As always, when my brain gets cranking about big questions, I wind up leaving my posts with rather aporetic endings. So the question du jour is, what might things look like around my neck of the woods if folk, from time to time, set aside the venires of forced politeness and took up acts of creative transgression in response to social and theological injustice?

And, to cover my backside, by writing this, I am in no way whatsoever encouraging, instigating or otherwise suggesting that such acts be done. My discussion is purely academic. Transgression is, after all, transgression.

because i'm evil like that

04 August 2005
I think we need to upgrade to these in the lab.

summer reading

The Phanotm Professor posted links to two articles worth reading. One is a theatrical review from the Dallas Observer. Reading the review of Southern Baptist Sissies actually makes me want to go to Dallas to see the play.

The other link is to a book review from the Village Voice about My Freshman Year: What a Professor Learned by Becoming a Student by Rebekah Nathan. Given what the Voice has said, I'm going to be ordering this one tonight!

malum prohibitum

03 August 2005
In my car, I am positively neurotic about obeying speed laws. I have discovered, however, that this is not so when I am astride my bicycle. Having put a speedometer on bike yesterday, I noticed that twice in the past two days, I broke the speed limit. Given that I was riding no harder than I normally do, it seems that I am a habitual speeder.

The first infraction was going home yesterday in a 30 mile per hour zone.
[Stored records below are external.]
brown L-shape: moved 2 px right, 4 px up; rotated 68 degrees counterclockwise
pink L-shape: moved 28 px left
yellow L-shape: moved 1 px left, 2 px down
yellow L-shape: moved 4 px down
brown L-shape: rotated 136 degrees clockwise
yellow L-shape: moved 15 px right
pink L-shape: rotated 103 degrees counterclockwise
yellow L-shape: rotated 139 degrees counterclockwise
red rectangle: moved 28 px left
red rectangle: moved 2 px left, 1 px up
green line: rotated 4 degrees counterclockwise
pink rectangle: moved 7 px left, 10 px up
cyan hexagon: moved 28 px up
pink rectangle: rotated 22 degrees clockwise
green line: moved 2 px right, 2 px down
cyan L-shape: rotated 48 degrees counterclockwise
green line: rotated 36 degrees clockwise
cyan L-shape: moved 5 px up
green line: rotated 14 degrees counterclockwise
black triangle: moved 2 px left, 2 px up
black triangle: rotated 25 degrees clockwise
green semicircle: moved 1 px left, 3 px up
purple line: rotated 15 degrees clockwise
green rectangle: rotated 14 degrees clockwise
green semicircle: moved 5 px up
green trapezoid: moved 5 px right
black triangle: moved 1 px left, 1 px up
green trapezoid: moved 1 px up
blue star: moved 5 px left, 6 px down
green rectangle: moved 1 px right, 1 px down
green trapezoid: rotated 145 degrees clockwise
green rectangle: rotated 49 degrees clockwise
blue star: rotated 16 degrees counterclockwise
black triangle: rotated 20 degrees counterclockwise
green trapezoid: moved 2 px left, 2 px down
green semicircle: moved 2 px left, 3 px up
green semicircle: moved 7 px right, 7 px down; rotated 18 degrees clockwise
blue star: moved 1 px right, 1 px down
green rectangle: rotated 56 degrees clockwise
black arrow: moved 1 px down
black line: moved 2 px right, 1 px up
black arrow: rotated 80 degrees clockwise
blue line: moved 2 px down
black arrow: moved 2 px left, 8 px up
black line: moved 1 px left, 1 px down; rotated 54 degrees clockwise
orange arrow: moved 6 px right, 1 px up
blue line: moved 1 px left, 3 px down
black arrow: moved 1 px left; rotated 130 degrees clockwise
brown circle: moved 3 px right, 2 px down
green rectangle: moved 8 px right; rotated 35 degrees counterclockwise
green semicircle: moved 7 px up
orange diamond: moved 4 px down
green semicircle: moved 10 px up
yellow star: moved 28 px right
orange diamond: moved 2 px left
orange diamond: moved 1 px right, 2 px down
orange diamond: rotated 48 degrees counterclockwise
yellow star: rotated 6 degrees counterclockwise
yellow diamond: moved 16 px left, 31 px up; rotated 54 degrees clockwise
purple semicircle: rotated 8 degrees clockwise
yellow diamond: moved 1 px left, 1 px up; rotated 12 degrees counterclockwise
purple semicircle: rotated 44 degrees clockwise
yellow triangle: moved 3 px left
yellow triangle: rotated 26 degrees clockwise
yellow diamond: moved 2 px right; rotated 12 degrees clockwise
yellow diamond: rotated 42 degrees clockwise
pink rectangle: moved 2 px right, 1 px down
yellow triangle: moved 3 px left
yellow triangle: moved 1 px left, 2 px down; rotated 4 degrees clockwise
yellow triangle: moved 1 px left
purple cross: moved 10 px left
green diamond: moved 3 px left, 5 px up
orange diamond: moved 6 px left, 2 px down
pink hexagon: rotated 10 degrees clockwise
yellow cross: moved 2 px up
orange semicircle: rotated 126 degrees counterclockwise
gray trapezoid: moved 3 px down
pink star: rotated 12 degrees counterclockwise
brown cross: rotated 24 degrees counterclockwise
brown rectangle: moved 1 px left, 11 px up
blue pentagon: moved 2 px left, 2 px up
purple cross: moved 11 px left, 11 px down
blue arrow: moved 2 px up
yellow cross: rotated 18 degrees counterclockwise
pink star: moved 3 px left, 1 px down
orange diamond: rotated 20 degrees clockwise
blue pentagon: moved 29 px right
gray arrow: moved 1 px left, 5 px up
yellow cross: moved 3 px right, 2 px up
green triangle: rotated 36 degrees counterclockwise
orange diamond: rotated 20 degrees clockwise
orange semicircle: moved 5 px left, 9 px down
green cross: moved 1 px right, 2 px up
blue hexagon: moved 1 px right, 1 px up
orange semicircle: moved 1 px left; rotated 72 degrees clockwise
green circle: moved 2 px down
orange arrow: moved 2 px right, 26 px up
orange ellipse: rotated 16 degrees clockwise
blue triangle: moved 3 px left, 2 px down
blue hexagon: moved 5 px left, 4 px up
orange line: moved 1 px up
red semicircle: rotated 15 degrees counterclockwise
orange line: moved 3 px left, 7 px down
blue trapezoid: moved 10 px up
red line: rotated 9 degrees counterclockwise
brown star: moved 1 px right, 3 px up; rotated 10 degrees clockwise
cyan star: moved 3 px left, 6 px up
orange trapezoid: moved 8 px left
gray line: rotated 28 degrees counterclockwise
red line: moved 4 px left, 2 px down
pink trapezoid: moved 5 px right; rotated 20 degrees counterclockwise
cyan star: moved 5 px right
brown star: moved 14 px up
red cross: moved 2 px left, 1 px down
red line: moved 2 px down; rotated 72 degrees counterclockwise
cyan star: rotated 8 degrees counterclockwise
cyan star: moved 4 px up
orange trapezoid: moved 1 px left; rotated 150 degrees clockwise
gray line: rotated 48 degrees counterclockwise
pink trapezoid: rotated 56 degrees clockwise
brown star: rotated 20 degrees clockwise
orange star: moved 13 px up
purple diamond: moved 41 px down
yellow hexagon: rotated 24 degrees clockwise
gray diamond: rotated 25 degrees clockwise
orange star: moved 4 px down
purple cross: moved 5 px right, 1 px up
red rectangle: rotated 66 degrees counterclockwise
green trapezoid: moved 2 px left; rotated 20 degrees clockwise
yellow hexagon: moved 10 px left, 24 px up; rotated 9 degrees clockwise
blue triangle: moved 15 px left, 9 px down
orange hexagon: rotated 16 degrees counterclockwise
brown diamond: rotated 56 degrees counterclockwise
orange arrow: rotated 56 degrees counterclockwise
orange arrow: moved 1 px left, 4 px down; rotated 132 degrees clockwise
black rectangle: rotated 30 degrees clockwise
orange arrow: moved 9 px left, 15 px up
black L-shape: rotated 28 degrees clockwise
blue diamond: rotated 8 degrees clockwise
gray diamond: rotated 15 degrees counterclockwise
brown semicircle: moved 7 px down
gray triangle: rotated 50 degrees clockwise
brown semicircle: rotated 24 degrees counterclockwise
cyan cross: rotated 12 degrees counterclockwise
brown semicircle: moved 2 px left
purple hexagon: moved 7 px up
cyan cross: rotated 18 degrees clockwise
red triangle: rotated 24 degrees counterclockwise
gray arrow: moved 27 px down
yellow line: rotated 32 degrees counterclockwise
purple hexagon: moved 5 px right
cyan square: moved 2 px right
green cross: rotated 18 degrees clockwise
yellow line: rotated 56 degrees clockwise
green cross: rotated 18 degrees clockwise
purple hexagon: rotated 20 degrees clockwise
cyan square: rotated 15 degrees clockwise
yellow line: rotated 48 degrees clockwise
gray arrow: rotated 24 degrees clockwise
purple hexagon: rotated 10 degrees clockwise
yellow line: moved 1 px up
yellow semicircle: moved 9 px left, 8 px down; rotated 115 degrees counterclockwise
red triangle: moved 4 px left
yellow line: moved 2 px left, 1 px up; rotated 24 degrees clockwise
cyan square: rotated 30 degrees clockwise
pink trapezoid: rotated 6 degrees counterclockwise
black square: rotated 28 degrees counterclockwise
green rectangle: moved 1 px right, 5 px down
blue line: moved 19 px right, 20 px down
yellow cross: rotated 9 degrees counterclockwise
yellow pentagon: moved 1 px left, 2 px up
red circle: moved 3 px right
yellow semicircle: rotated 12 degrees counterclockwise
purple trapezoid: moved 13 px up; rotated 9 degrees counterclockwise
I was going 38. The second was this morning in a 25 mile per hour zone. I was going 28. Granted, both were going down hill, but somehow the notion of speeding on a bicycle fills me with abject glee.

complicating the simple

02 August 2005
While it is true that one can spend more on some bicycles than on some cars, the fact remains that bikes are really fairly simple. That's one of the reasons that I love them so much. So, why not load 'em up with circuitry? Hell yeah.

Bike just got smarter.

My housemate gave me a gift certificate for Jay's Cycles (you may remember me speaking well of them in a previous post). Anywho, while I probably do need to get a new pair of gloves, I decided that a bike computer would be much more amusing.

I'm still not sure why I need a thermometer on my bike, but what the hell. Why not?

so geeky its sexy

01 August 2005
Being of singularly cognoscentric ilk, I positively revel in the Language Log. This, coupled with my closet affection for redaction criticism and mild amusement with Dilbert (I do work with computers, after all) renders today's post especially delightful.

In other news, I continue to be amused by the Blogger spell check applet. It knows cognoscenti but not cognoscentric. It knows redactions but not redaction. Most ironically, it knows Motorola but not blog or any variation thereof.

castle uggggggh

(Extra credit if you can figure out why the title of today's post is liturgically appropriate.)

I saw the most incredible thing today. My boss had me go around campus putting up flyers for a job opening. A simple enough task and given that the library was freezing, I was more than happy to get out into the sunshine for a bit. As I was walking back to the library, just at the entrance from Mercer onto the main campus, I saw a bundle of leaves with a caterpillar in the middle, seemingly floating in air. I'm more than certain that the bundle was supported by a silk of sorts, but the way the light was falling, it appeared to be just hovering there, about three feet off the ground.

I managed to take a photo of it with the camera on my cellular phone. I really want to post it online, but for the life of me, I cannot figure out how to get it to go anywhere but to another phone. Does anyone have a clue about how one might go about doing such a thing?

If it helps, I've got a Motorola V300 and my service provider is TMobile.

Any advice would be greatly appreciated.